Before setting up our practice, I had become increasingly frustrated by the amount of time I spent working late at night doing repetitive no-brain tasks, cross-referencing between drawings and door schedules or identifying which drawings were affected by the changes I’d made on the general arrangements. I got into architecture because I enjoy design – it wasn’t that I didn’t have access to design work, it was more that I spent so much time doing the repetitive tasks and so little doing design. I knew computers were ideal for this sort of work but wasn’t empowered to implement anything other than a few hacks and fixes to my own workflow.

It has been roughly five years since my practice started and we made the decision to see whether BIMs worked or not. Three and a half years later we successfully and economically completed a £10m contract value building (The London Muslim Centre) using the BIM workflow and now every project in the office is being managed this way (see across).

If I have produced a BIM, I can quantify it. To some extent the quantities are a by-product of the model. Yet like the legions of architects who find refuge transposing from CAD to spreadsheet there are also battalions of surveyors out there wielding scale rulers or the CAD equivalent.

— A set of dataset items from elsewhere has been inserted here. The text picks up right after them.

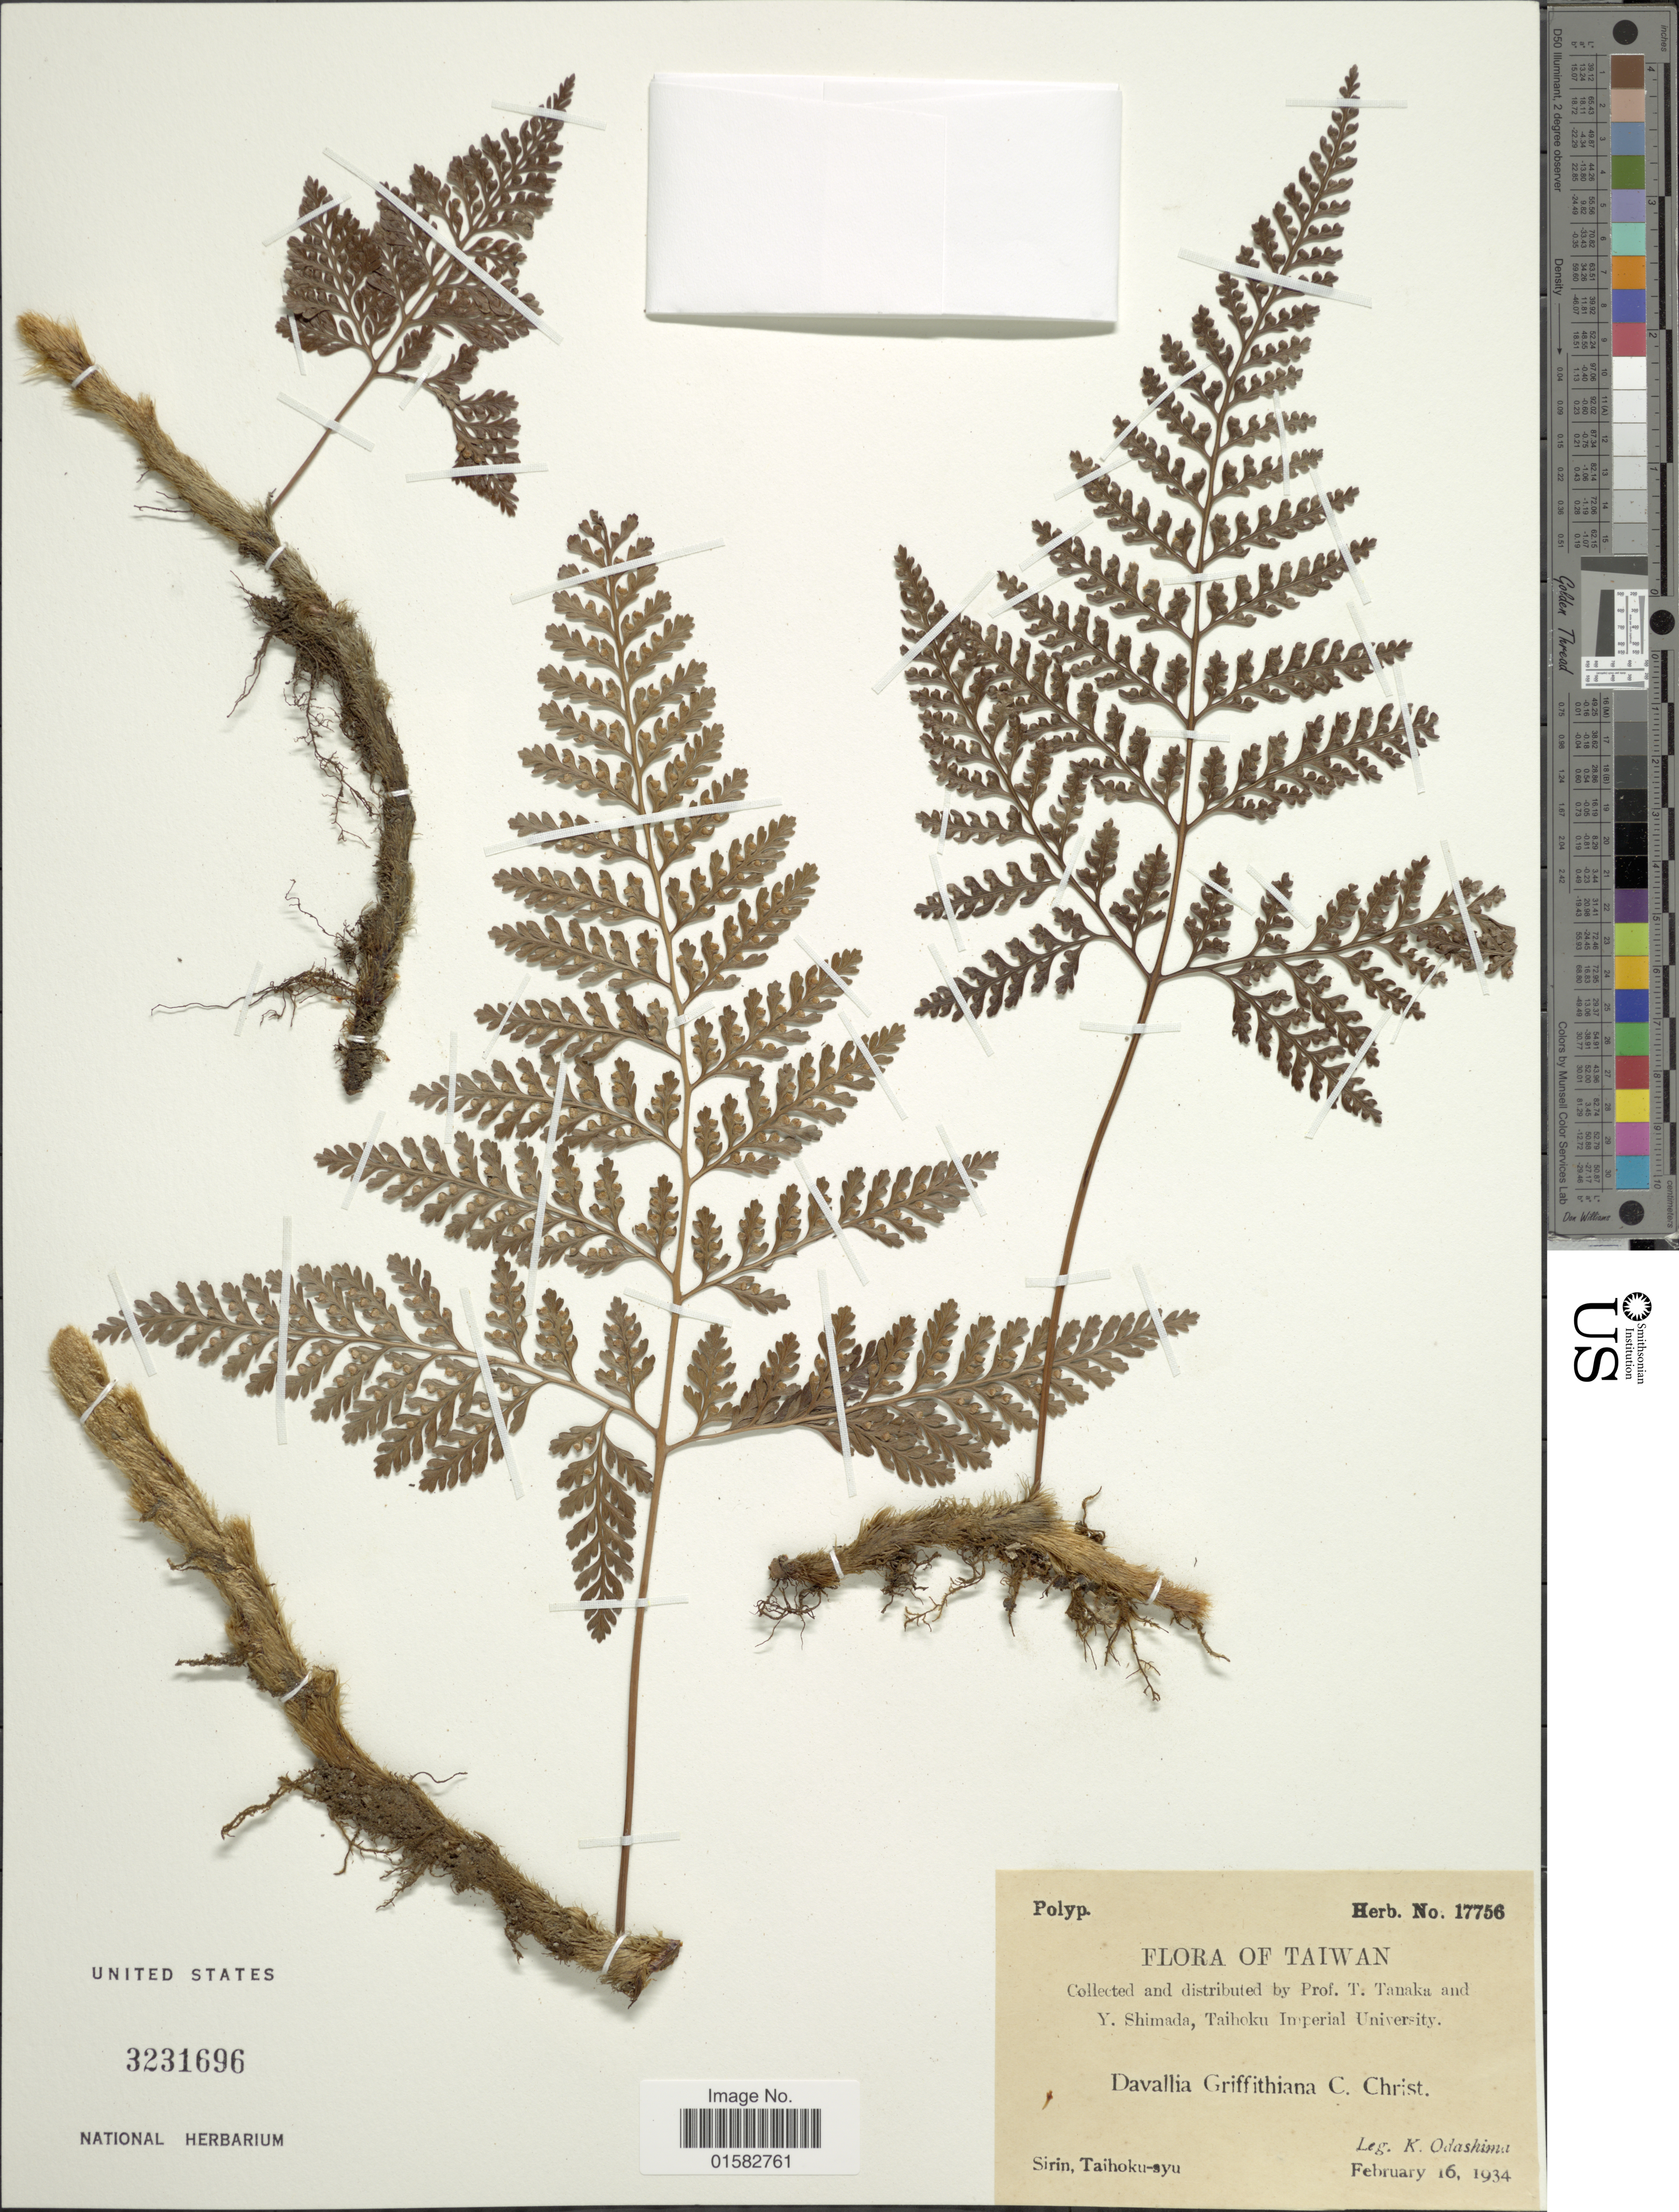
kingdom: Plantae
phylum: Tracheophyta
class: Polypodiopsida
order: Polypodiales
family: Davalliaceae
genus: Davallia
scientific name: Davallia griffithiana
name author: Hook.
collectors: K. Odashima, T. Tanaka & Y. Shimada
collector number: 17756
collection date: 1934-02-16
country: Taiwan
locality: Taiwan, Sirin, Taihoku-syu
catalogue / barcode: US 3231696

The take-up of BIM by those in the industry has been varied. The nature of the structural engineer’s workflow means they have been further ahead of the game than architects. M&E consultants are further behind because in design terms their schematic approach has meant there is more scope for them to work in 3D and traditionally they have partially passed the responsibility for coordination on to the main contractor.

Copying door numbers into a spreadsheet, or references from a specification into a drawing annotation is hardly a professional activity, yet so many members of our profession seem to spend the bulk of their working lives doing this. Do you really think that our clients would prefer to pay skilled professionals to copy information from one location to another? Would they not prefer us to spend our time improving the building’s layout, function, aesthetics and performance?

The bigger the job the worse it gets, as large projects require large teams. Only a small component managing the design, but backed up by an army transposing and re-transposing information from one place to another. This brute force approach is unintelligent, soul-destroying and laced with multiplying opportunities for human error.

The cost control community has ignored, rubbished or treated the benefits of BIM with open hostility

It certainly does not deliver value to our clients. Set in the context of the major projects that our collected professions are being asked to deliver, this situation will only worsen.

Furthermore, does all this work with a scale rule really qualify as professional work? I would say no; what I really value in a good surveyor is what they do with the information once they have it, their feel for cost. The design of a building’s cost, the concepts, the approach – this is where both the value and interesting work lie. It is also a route back into the design team for surveyors who have increasingly marginalised themselves into the role of the client’s prefect.

Cost control has an important part to play in the design of good buildings, as many architects have found to their detriment. If the client can’t afford it, it doesn’t get built or worse still it gets badly built.

Working together with the QS as a part of the design team using BIM to coordinate and inform all the members will free us to concentrate on our professional roles to the full once again.

Robert Klaschka is co-founder of architectural practice Markland Klaschka

The London Muslim Centre:

Completed in June 2004 and adjoining the existing East London Mosque. Klaschka says: “We won the job because we promised to deliver the building faster than the project’s previous architect. The project was run by an average of two staff members, compared with four to six in a conventionally structured office.”

What is Building Information Modelling?

Building Information Modelling (BIM) has been around since the 1980s and is used extensively in the automotive and aerospace industries, less so in construction.

In a BIM model, the elements are simulations of building components. They are able to interact with each other. For example, a wall that knows it’s a wall. It will contain data on the types and quantities within it. BIM software also allows simultaneous 2D/3D parametric viewing and editing.